You know what comes next.
Now, let’s fast-forward. Past the burning of jerseys, past the praise, past the ignorance, and past the NFL’s failure to appropriately handle any of this.
We are living in a time where if you don’t have an opinion on an issue people are mad at you. Furthermore, if you take a stance on that issue and people don’t agree, they are even more upset than before. This phenomenon has happened over and over with so many issues that we’ve all come to just expect it.
That’s not what should have happened with this issue, but somehow, it did.
The reason for Kaepernick’s peaceful protest was to bring awareness to systematic racism and police brutality in America. That is as plain and simple as it gets.
“I am not looking for approval. I have to stand up for people that are oppressed. … If they take football away, my endorsements from me, I know that I stood up for what is right.”
Nike + Kaepernick
By endorsing Kaepernick, Nike has continued their stance as a progressive brand that looks to unite. The loudest voices have declared a boycott, yet Nike has seen a 15% increase in online sales in the weeks following Kaep’s tweet.
Does this fix the systematic problems in America? Absolutely not, but kneeling didn’t either.
We have yet to see what this campaign can do, but it’s a start. The voices of those who are oppressed deserve to be heard and the companies that help that message spread will most certainly be regarded in doing so.
Kaepernick + Me
I know I’m a white guy from a suburban Minnesota town, but that doesn’t mean I should be silent in a time like this. To me, it means the absolute opposite. I should be supporting those who need it most.

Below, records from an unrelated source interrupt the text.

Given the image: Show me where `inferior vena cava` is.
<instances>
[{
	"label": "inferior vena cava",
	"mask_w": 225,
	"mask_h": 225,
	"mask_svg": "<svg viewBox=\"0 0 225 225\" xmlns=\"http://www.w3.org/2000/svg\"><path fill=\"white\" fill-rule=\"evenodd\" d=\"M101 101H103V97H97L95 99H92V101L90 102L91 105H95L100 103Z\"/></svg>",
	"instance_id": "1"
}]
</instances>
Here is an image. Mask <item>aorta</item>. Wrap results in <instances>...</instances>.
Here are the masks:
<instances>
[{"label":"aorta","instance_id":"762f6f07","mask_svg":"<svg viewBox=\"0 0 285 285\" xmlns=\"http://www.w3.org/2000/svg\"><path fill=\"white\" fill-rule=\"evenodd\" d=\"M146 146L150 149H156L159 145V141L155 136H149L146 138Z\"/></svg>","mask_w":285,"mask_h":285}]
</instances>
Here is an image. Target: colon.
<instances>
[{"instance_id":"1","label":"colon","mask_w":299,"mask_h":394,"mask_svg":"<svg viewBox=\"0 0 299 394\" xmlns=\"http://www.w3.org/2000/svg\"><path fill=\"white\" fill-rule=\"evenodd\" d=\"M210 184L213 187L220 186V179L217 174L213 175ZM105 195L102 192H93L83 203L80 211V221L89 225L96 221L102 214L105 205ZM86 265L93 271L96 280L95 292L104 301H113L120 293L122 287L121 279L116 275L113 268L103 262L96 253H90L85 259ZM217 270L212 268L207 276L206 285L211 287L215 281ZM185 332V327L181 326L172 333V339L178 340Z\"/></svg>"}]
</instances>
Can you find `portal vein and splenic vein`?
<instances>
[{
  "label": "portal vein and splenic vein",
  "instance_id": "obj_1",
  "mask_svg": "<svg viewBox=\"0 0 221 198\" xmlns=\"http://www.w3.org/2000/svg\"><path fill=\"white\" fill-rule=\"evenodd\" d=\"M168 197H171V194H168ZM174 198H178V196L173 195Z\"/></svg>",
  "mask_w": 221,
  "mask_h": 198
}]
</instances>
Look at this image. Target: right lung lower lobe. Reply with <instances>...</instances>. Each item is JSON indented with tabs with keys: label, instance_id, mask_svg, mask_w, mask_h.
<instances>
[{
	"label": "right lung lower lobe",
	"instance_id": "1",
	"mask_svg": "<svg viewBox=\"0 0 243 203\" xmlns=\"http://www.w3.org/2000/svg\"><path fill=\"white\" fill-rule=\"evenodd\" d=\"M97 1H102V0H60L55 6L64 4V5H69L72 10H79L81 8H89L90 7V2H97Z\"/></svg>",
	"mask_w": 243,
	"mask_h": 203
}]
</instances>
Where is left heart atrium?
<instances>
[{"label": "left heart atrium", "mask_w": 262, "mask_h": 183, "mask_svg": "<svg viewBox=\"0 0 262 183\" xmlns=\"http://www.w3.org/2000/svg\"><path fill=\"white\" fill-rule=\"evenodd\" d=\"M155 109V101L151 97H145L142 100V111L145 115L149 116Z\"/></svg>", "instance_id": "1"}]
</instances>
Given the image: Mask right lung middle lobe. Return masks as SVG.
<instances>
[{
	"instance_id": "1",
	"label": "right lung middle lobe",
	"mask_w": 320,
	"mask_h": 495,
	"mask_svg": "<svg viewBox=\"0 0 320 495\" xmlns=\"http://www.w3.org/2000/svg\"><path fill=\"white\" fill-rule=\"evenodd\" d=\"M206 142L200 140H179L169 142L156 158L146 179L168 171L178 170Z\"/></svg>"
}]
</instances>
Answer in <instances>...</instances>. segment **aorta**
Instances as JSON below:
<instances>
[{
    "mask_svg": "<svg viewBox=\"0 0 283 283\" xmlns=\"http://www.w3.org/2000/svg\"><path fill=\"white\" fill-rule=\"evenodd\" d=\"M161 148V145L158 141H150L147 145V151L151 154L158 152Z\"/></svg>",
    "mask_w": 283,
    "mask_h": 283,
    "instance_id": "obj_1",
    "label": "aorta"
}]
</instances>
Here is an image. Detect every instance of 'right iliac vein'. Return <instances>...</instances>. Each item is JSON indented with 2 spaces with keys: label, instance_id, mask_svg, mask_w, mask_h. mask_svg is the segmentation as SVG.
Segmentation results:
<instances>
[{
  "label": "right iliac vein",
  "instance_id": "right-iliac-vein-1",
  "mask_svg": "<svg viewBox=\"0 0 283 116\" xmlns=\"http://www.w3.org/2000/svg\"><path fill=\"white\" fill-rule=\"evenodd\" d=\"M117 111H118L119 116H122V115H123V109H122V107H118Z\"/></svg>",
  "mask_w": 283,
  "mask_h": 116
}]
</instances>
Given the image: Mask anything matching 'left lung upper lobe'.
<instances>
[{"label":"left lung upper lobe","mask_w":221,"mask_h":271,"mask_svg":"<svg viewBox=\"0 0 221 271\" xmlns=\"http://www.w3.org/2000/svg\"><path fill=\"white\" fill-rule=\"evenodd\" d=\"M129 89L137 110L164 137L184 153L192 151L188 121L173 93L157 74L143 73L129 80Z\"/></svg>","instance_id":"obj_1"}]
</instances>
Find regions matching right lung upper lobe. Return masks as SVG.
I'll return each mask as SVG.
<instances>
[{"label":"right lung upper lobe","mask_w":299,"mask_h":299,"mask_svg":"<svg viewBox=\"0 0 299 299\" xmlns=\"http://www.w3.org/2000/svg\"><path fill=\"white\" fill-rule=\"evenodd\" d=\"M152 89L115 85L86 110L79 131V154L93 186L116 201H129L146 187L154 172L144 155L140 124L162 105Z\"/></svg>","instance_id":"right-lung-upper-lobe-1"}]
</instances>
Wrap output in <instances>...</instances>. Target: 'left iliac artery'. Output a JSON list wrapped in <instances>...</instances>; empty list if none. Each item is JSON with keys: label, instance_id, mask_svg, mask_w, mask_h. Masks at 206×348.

The biggest lesson I learned in high school was taught to me by a social studies teacher on the last day of my junior year. Instead of a sappy goodbye, he stood in front of the class and said he hoped that the historical topics we discussed would help us to recognize problems in today’s society. He closed his speech by saying, “Be on the right side of history.” That message stuck and it is more true to me now than the first time I heard it.
So, I challenge you all to do the same. Take the time to think about the world from someone else’s perspective. Feel what they feel, see what they see, and fight like hell to ensure everyone gets to feel the same way.